The Spanish government has named LA PALMA a “disaster zone” as the volcano continues to spew molten lava. Is it safe to visit the Canary Islands on vacation? A volcano on the Canary Island of La Palma has erupted once more, sending molten lava rushing toward the coast and threatening the release of deadly gas. Since then, the Spanish government has declared the island a “disaster zone,” with additional emergency measures in place.
While La Palma is not the most popular tourist destination in the Canary Islands, it nonetheless draws a large number of visitors who want to experience the island’s distinct character.
The capital, Santa Cruz, is the most popular tourist destination.

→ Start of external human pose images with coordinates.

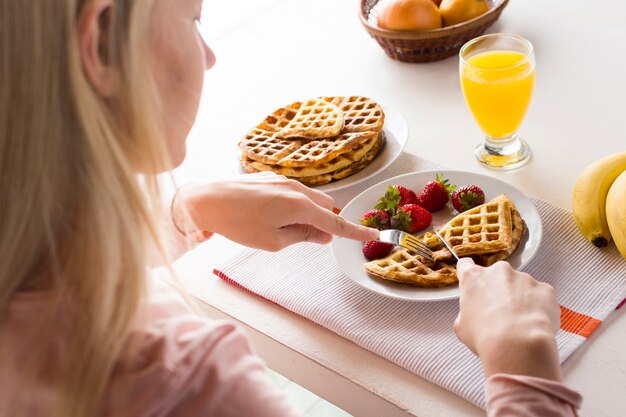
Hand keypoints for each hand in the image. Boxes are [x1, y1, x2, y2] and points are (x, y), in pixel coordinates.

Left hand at [174, 172, 378, 250]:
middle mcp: (296, 188)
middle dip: (325, 222)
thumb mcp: (273, 241)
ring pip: (310, 198)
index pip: (335, 222)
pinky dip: (294, 204)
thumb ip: (303, 236)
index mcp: (299, 206)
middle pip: (326, 206)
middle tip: (307, 238)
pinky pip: (294, 191)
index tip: (372, 235)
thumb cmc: (238, 224)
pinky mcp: (271, 176)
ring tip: (280, 227)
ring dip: (308, 213)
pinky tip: (268, 214)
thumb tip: (323, 235)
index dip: (354, 231)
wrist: (206, 201)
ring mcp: (283, 179)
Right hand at [454, 258, 561, 380]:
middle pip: (497, 276)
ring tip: (520, 324)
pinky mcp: (545, 289)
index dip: (470, 276)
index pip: (466, 265)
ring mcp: (524, 278)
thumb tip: (475, 315)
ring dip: (520, 299)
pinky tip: (534, 324)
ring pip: (521, 286)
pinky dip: (539, 307)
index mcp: (474, 277)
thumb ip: (468, 311)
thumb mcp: (462, 326)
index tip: (474, 283)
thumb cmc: (487, 336)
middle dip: (499, 290)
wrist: (518, 345)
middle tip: (500, 313)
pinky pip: (541, 296)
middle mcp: (499, 271)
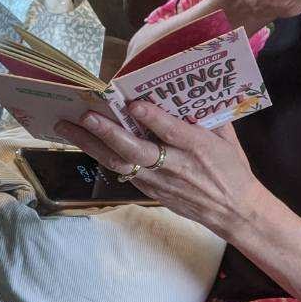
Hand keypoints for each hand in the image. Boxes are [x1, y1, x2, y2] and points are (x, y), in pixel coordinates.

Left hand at [54, 100, 263, 237]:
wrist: (233, 211)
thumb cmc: (232, 169)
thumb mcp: (227, 138)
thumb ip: (206, 115)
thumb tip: (186, 90)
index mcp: (197, 148)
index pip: (170, 132)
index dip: (151, 118)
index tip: (132, 103)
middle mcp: (174, 166)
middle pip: (135, 150)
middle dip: (108, 132)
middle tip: (85, 115)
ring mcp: (159, 181)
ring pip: (120, 163)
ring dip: (91, 144)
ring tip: (67, 127)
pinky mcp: (151, 191)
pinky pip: (123, 172)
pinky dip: (102, 156)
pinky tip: (85, 143)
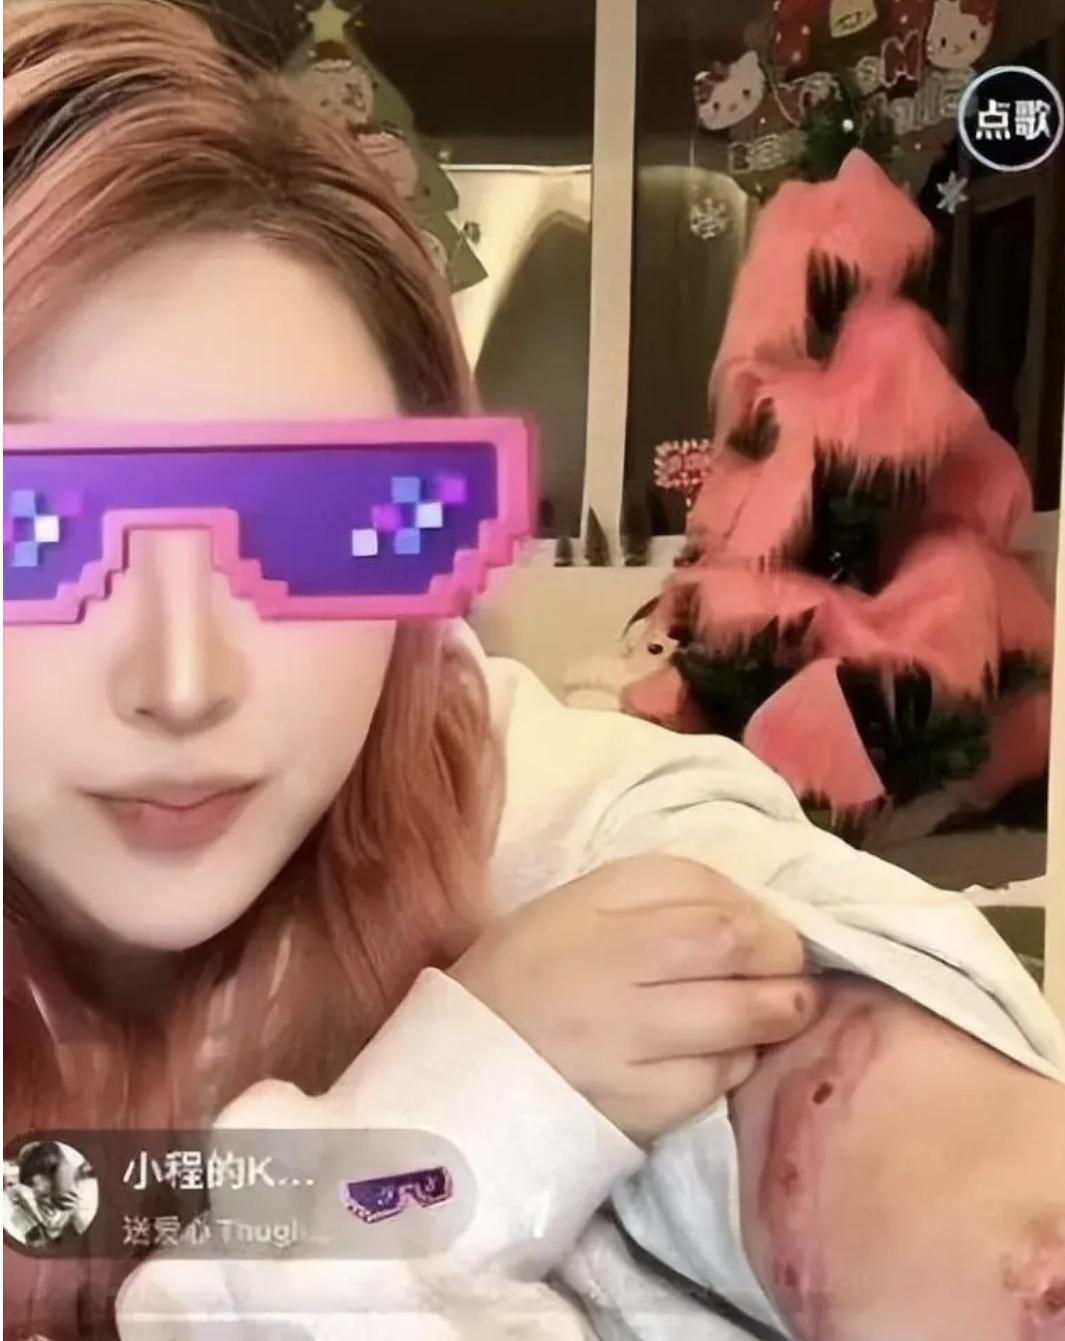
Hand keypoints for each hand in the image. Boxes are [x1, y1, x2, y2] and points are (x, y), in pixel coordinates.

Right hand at [450, 855, 821, 1144]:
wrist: (463, 1073)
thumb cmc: (529, 971)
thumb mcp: (583, 903)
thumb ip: (667, 890)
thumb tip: (754, 912)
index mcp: (596, 919)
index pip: (714, 915)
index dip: (766, 924)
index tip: (773, 931)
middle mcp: (610, 981)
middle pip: (734, 960)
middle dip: (786, 966)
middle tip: (794, 972)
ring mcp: (625, 1053)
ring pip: (739, 1028)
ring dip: (775, 1016)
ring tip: (776, 1009)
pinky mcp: (636, 1113)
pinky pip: (715, 1084)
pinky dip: (735, 1063)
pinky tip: (720, 1051)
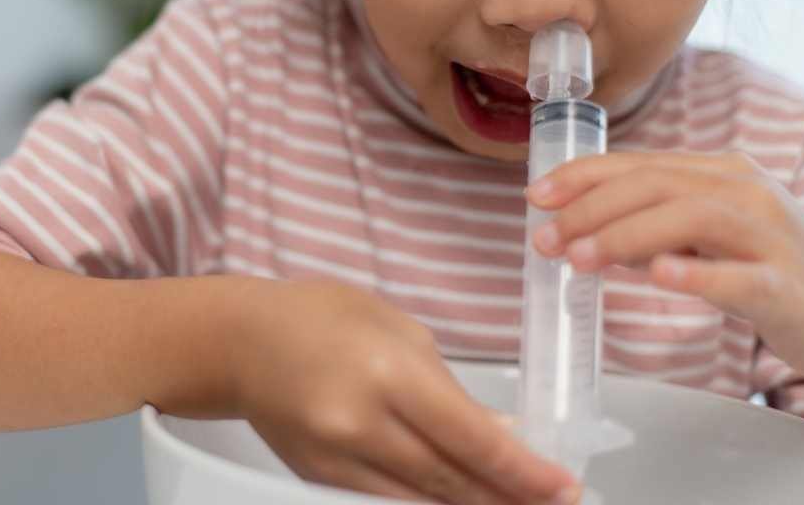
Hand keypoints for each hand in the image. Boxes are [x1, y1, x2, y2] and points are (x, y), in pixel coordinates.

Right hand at [230, 279, 580, 503]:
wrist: (239, 342)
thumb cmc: (319, 317)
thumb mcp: (398, 330)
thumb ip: (451, 388)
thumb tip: (500, 436)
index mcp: (388, 372)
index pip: (473, 439)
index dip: (526, 473)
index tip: (564, 488)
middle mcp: (361, 423)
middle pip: (454, 481)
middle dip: (509, 497)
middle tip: (553, 503)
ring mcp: (336, 460)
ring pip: (423, 502)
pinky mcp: (320, 479)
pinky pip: (387, 501)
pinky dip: (428, 502)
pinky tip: (459, 499)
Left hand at [528, 151, 803, 380]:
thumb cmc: (764, 267)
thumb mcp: (704, 236)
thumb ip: (649, 227)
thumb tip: (580, 229)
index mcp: (721, 173)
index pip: (641, 164)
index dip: (583, 176)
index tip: (536, 195)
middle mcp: (747, 192)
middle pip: (658, 184)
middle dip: (591, 208)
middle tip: (545, 237)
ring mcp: (771, 236)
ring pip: (692, 218)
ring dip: (626, 236)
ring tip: (579, 257)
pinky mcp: (786, 285)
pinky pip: (740, 275)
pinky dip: (697, 272)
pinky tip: (658, 276)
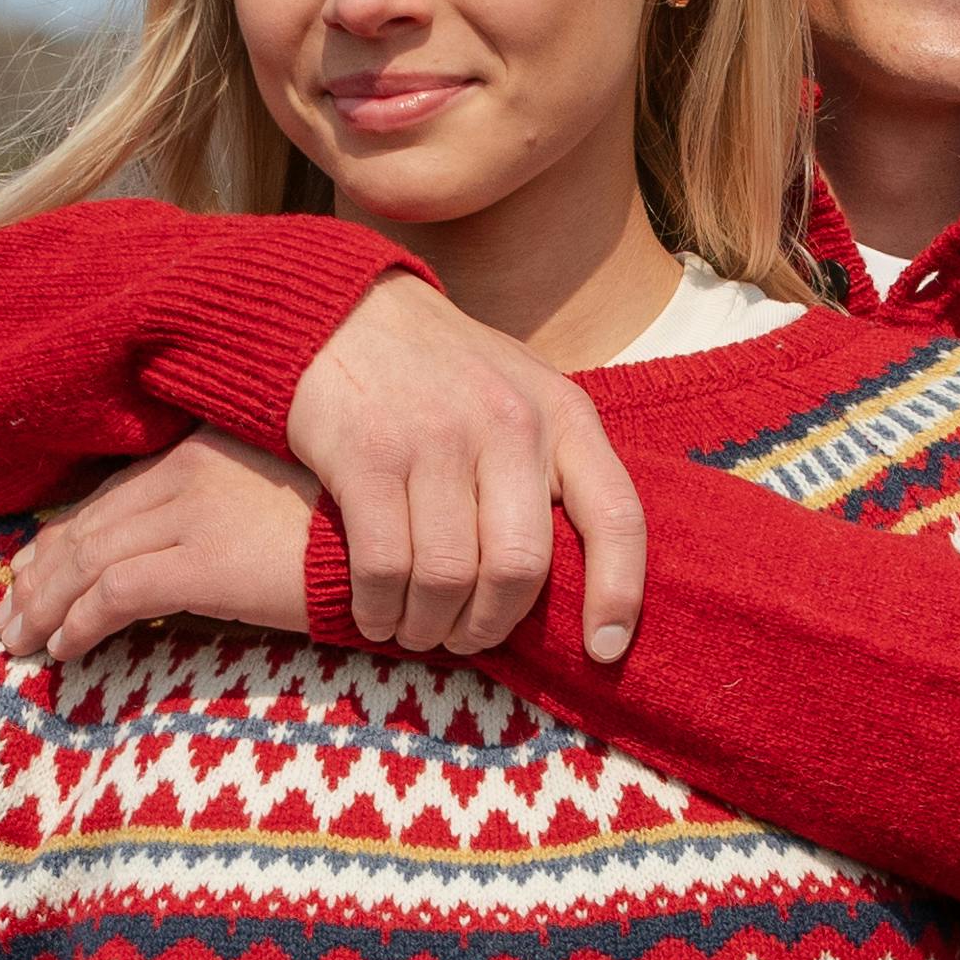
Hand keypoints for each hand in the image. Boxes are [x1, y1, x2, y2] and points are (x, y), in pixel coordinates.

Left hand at [1, 435, 335, 668]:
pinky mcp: (204, 562)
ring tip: (18, 641)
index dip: (69, 534)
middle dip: (41, 573)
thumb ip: (249, 508)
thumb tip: (223, 545)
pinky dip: (80, 621)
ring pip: (88, 557)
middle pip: (90, 522)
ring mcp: (193, 514)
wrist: (413, 539)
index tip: (37, 567)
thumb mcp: (299, 500)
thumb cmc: (368, 526)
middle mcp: (190, 472)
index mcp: (210, 449)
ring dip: (45, 605)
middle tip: (9, 613)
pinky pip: (116, 592)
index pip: (118, 492)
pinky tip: (64, 648)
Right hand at [284, 275, 647, 660]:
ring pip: (447, 577)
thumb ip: (553, 466)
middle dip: (492, 624)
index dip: (619, 593)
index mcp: (563, 414)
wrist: (340, 310)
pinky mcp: (367, 453)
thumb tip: (584, 573)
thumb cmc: (441, 371)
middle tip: (468, 637)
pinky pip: (385, 566)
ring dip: (429, 627)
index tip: (603, 649)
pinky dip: (380, 609)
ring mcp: (437, 437)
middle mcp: (510, 423)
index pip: (616, 516)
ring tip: (416, 630)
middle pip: (520, 568)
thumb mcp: (520, 392)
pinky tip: (374, 613)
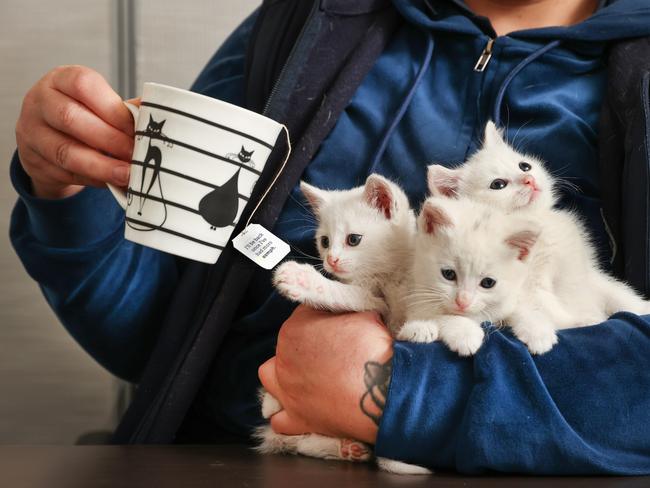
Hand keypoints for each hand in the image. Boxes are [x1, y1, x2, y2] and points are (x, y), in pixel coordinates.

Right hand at [15, 65, 135, 198]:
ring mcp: (32, 132)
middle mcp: (41, 101)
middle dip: (109, 139)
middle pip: (70, 118)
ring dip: (101, 166)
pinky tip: (112, 182)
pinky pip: (65, 173)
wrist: (47, 139)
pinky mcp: (33, 160)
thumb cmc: (82, 116)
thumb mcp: (99, 105)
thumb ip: (124, 110)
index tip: (136, 129)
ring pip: (65, 151)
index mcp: (61, 79)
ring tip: (127, 174)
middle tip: (135, 154)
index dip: (113, 109)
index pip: (83, 85)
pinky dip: (93, 179)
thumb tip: (156, 111)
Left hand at [258, 305, 393, 443]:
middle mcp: (284, 359)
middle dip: (303, 345)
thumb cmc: (373, 350)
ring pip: (269, 376)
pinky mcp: (298, 420)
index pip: (304, 315)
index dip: (323, 319)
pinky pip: (279, 420)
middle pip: (286, 345)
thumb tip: (346, 312)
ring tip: (304, 375)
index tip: (338, 325)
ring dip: (282, 374)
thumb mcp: (362, 314)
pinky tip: (302, 409)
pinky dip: (286, 414)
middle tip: (327, 350)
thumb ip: (345, 311)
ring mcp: (288, 391)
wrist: (385, 390)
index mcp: (296, 329)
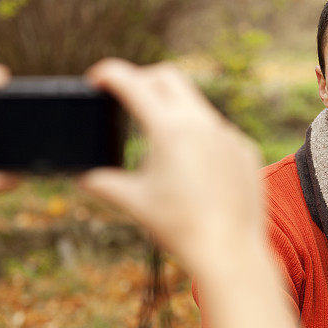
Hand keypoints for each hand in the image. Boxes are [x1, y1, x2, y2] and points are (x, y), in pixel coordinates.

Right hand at [80, 58, 264, 273]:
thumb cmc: (179, 228)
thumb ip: (104, 184)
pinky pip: (218, 130)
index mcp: (169, 130)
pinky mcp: (244, 149)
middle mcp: (202, 123)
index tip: (97, 78)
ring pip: (195, 104)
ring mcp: (227, 134)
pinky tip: (192, 166)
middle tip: (126, 96)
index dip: (109, 74)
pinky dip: (198, 135)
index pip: (133, 84)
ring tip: (158, 139)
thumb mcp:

However, the island is close to the popular Tenerife and Gran Canaria, which are 241 and 246 kilometers apart, respectively.
Lanzarote, another popular Canary Island destination, is 481 kilometers away.
The Foreign, Commonwealth and Development Office (FCDO) has not yet issued a travel warning to the Canary Islands for non-essential travel.
According to the FCDO: “A volcanic eruption occurred in the Spanish Canary Island of La Palma on September 19, 2021, at approximately 15.15 local time.
“Los Llanos de Aridane, Tazacorte, and El Paso’s immediate regions have been evacuated.
“If you live in an affected area, you should follow local authorities’ instructions, especially Cabildo de La Palma’s social media updates.
“If you are going to visit the island in the near future, you should contact your tour operators/airlines.”
Reyes Maroto, Spain’s tourism minister, is confident that the island is still secure for visitors.
She told Canal Sur, a local radio station, that: “There are no limitations on visiting the island.
“On the contrary, we’re disseminating information so that travelers can visit the island and experience something unique for themselves.”
The airport at La Palma is open, however flights are not currently operating.
Due to a large explosion from the volcano, the airport was closed on Saturday.
Despite the fact that it reopened on Sunday, flights are still canceled.
There have been no flight interruptions to adjacent islands thus yet.
It is recommended that passengers check with their respective airline or travel operator.
On September 19, the Cumbre Vieja volcano erupted, sending hot lava and ash into the air.
More than 6,000 people were evacuated from the area to avoid the 1,250°C (2,282°F) lava that was fast streaming from the open fractures.
400 visitors were among those evacuated and relocated. “Brinkwire News Summary.”